Black men posing a threat to policemen

William T. Robinson, Jr.

William T. Robinson, Jr.

All too often we have young Black men being shot by law enforcement agents generating mixed emotions within the community. Some community residents are outraged, especially when the killing of the victim is predicated upon the premise that the victim had a gun, knife or weapon and refused to adhere to specific orders from the policemen.

There are some citizens who readily side with law enforcement agencies even when these agencies try to vilify or discredit the character of the slain victim to justify the killing. The tendency to support the finding of the police without questions is frightening when there are numerous videos being shown nationally that clearly shows many of these young men fleeing from the police offering no threat to the police in pursuit other than exhibiting unadulterated fear or refusing to adhere to orders to stop. Ironically, in many cases the officers claim the slain victim had a weapon and they felt their lives were threatened or the public was in harm’s way. Does failing to adhere to orders from a law enforcement agent during a misdemeanor have to end with the death of a young Black man?

Make no mistake, everyone should follow the law and there should be consequences befitting unlawful or illegal offenses, but being shot and killed for a misdemeanor, e.g., a traffic stop, running a traffic light, or being found with drugs doesn’t necessitate an individual being shot down like a dog. Many officers claim the deceased victim had a weapon and pointed it at them or appeared to be a threat to the public. And many videos presented are not clear or transparent, bringing about doubt. Internal investigations by law enforcement agencies usually favor the side of the policemen, literally letting guilty policemen off the hook with no legal consequences.

There is a growing number of young Black professional males (my two sons included) who have gun permits. Although they have gone through proper training, I would hate it if by chance they made a mistake and were shot by an officer who felt threatened by the mere fact of seeing a gun on an African American male. Unfortunately, the thought of a Black male with a gun (however legal) still poses a problem in our society—despite guns being legally carried and accepted by our White counterparts.

There are a growing number of communities advocating for tougher consequences for chronic repeaters of felony crimes, especially aggravated robbery and drugs related violations. However minor misdemeanor punishment shouldn’t result in death, especially when you have police officers that are intimidated by young Black men in general.

There are people who shouldn’t be officers and it is apparent that contentious training procedures may need to be revisited and changed. It is understood that when an officer pulls his gun, it is not to hurt or maim a suspect but to kill. This isn’t an indictment of the brave and honorable men who put their lives in harm’s way to protect and serve our communities. But there appear to be negative elements that should be individually or systemically revisited and corrected.

Make no mistake, there is a drive and need for tougher laws and measures to keep our communities safe. Many in the Black community and other communities of color are staunchly asking for equal enforcement and treatment of the law—law that should encompass all citizens regardless of race. We all know there are a number of factors that contribute to crime, but that should not give anyone the green light to intentionally break our laws.

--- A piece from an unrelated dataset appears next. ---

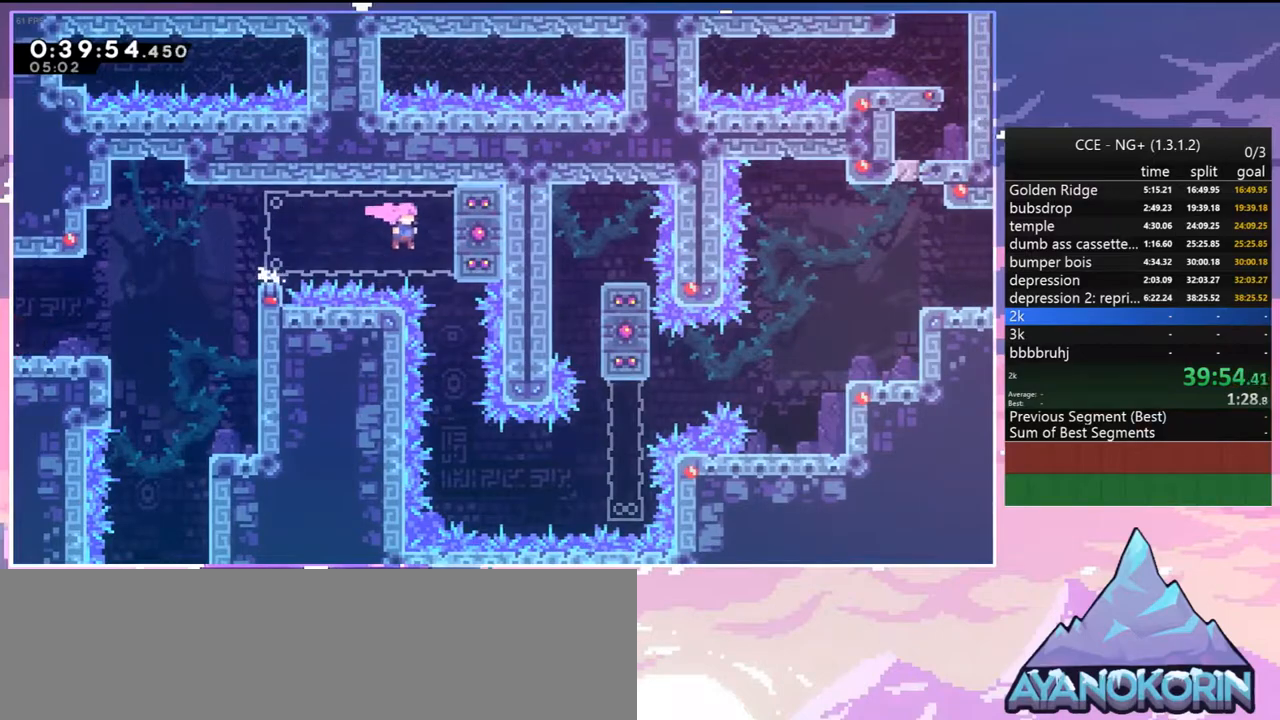
{"keys": ["dash", "right"], "events": [[100, "down", "down"], [150, "right", "up"], [334, "right", "down"], [384, "down", "up"], [434, "dash", "down"]]}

Without question, African Americans and people of color should be afforded the same dignity and respect given their White counterparts and not disproportionately targeted and unduly harassed.

This is our reality and whether one agrees or not, it must be addressed if police and community relationships in predominantly disadvantaged and Black communities are to improve.

Nashville may have set a national precedent by having an officer indicted for murder of a young man by a higher court judge after being denied by a lower court judge. There is the hope that justice will prevail. Too many deaths by lawmen have gone unpunished and swept under the carpet.

The formation of a Community Oversight Board is growing in many cities and is needed to better the relationship between the community and the police. Such boards offer the community empowerment by addressing complaints alleged against policemen by citizens. Think of it as a form of checks and balances in keeping the agency honest.

We all can win, and Nashville can be a better and safer place to live in if we all work together.